Banhazi T M, Seedorf J, Rutley D L, Pitchford W S
Livestock System Alliance, University of Adelaide, Roseworthy, Australia.
J Agric Saf Health. 2008 Jan;14(1):5-20. doi: 10.13031/2013.24120.
We undertook a literature search related to pig production facilities with two major aims: first, to review all the likely benefits that might be gained from air quality improvements; and second, to review previous research that had identified statistically significant factors affecting airborne pollutants and environmental parameters, so that these factors could be considered in a multifactorial analysis aimed at explaining variations in air pollutant concentrations. Ammonia, carbon dioxide, viable bacteria, endotoxins, and inhalable and respirable particles were identified as major airborne pollutants in the review. We found that high concentrations of airborne pollutants in livestock buildings could increase occupational health and safety risks, compromise the health, welfare, and production efficiency of animals, and affect the environment. Therefore, improving air quality could reduce environmental damage and improve animal and worker health. To achieve a reduction in pollutant concentrations, a better understanding of the factors influencing airborne pollutant concentrations in piggery buildings is required. Most of the work done previously has used simple correlation matrices to identify relationships between key factors and pollutant concentrations, without taking into consideration multifactorial effects simultaneously in a model. However, our review of this prior knowledge was the first important step toward developing a more inclusive statistical model. This review identified a number of candidate risk factors, which we then took into consideration during the development of multifactorial statistical models. We used a general linear model (GLM) to model measured internal concentrations, emissions, and environmental parameters in order to predict and potentially control the building environment.

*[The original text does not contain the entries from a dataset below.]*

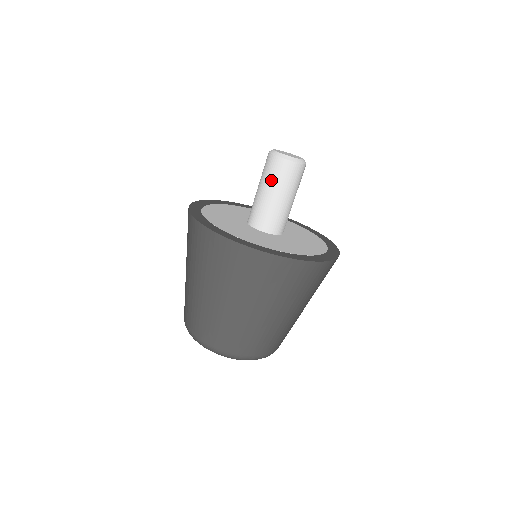
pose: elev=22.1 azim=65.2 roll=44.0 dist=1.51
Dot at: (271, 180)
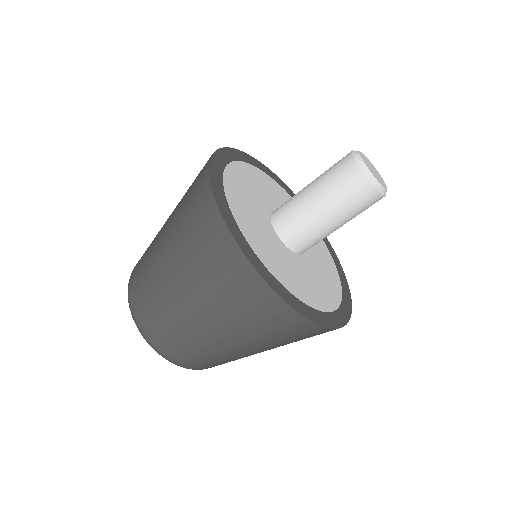
Dot at: (333, 192)
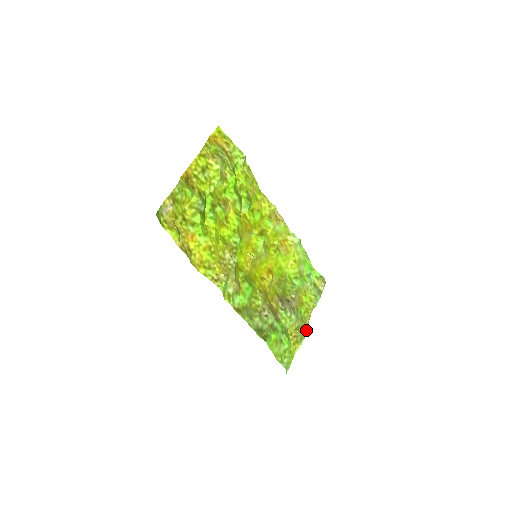
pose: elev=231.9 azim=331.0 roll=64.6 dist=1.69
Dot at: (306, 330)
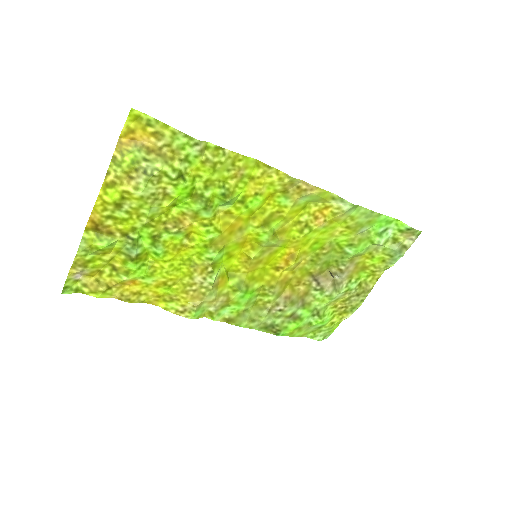
Dot at: (365, 297)
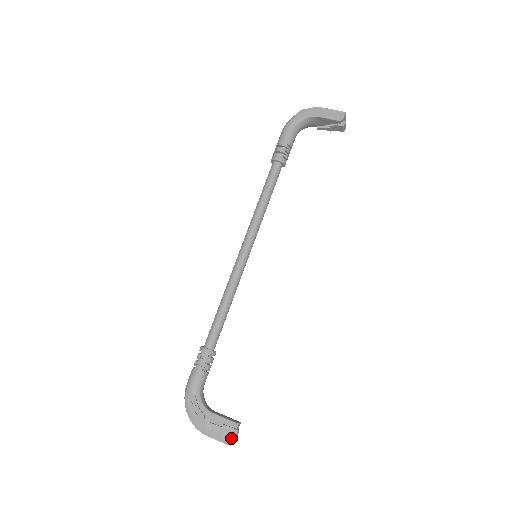
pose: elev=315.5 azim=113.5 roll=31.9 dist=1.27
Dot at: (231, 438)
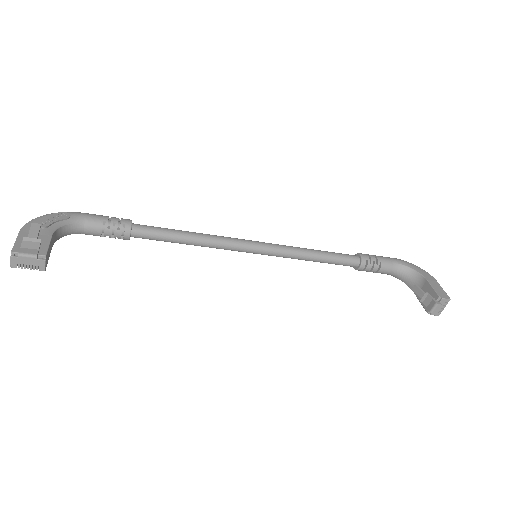
Dot at: (23, 251)
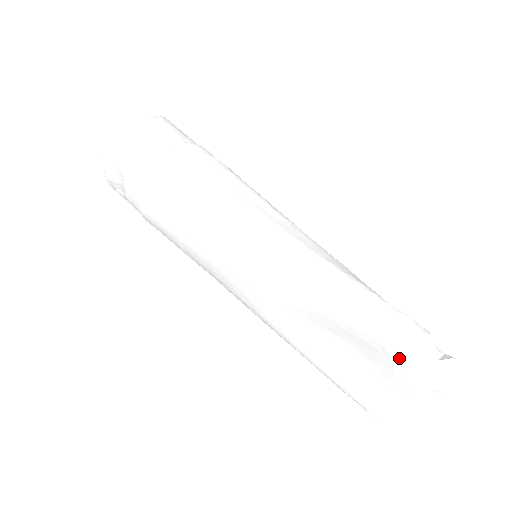
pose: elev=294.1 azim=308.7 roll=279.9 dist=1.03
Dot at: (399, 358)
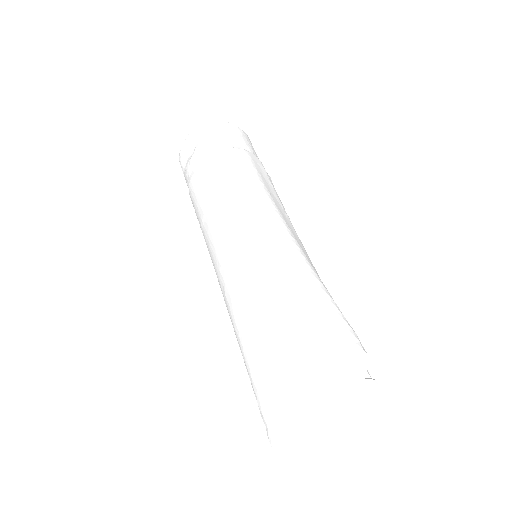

我们进行了一项与养猪生产设施相关的文献检索,主要有两个目的:第一,回顾空气质量改善可能带来的所有潜在益处;第二,回顾之前已确定的影响空气传播污染物和环境参数的具有统计学意义的因素,以便在旨在解释空气污染物浓度变化的多因素分析中考虑这些因素。在此次综述中,氨、二氧化碳、活菌、内毒素以及可吸入和可呼吸颗粒物被确定为主要的空气传播污染物。我们发现,畜牧建筑中高浓度的空气传播污染物会增加职业健康和安全风险,损害动物的健康、福利和生产效率,并影响环境。因此,改善空气质量可以减少环境破坏,改善动物和工人的健康。为了降低污染物浓度,需要更好地了解影响养猪场建筑中空气传播污染物浓度的因素。此前的大多数工作都使用简单的相关矩阵来确定关键因素与污染物浓度之间的关系,而没有在模型中同时考虑多因素效应。然而,我们对这些先验知识的综述是朝着开发更具包容性的统计模型迈出的重要第一步。该综述确定了一些候选风险因素,我们随后在多因素统计模型的开发过程中对其进行了考虑。我们使用通用线性模型(GLM)对测量的内部浓度、排放和环境参数进行建模,以便预测并潜在地控制建筑环境。